Collected data

[Start of Attachment]

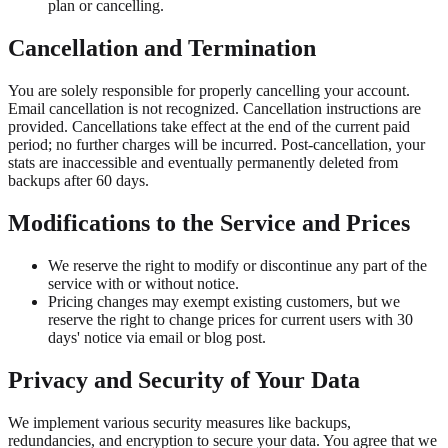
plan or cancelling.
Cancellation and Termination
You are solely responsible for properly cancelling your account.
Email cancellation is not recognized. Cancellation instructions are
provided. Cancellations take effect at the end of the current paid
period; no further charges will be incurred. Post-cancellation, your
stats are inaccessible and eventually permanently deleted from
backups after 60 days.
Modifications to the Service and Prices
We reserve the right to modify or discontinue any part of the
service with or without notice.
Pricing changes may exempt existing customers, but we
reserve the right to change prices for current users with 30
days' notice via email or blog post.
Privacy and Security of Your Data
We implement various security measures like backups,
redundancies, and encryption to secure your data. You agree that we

[End of Attachment]
[Start of Attachment]

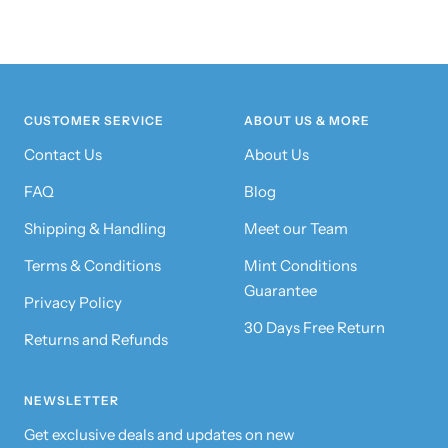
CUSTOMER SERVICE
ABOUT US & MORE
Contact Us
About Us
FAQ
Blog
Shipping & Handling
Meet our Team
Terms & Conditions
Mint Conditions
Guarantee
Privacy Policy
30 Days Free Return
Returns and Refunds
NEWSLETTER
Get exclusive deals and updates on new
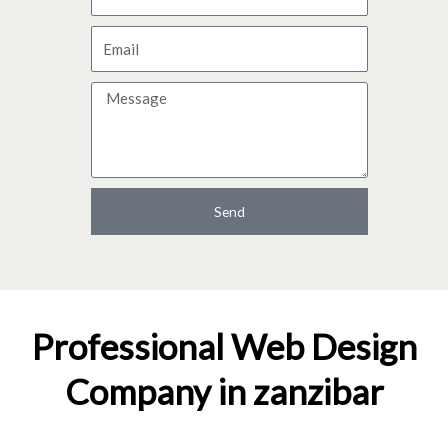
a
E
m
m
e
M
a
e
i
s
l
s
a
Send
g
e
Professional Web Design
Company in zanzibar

[End of Attachment]

» **REQUIREMENT**
Search the entries above for the string "current". Copy each line in which it appears.

» **EXERCISE RESULT**
provided. Cancellations take effect at the end of the current paid
reserve the right to change prices for current users with 30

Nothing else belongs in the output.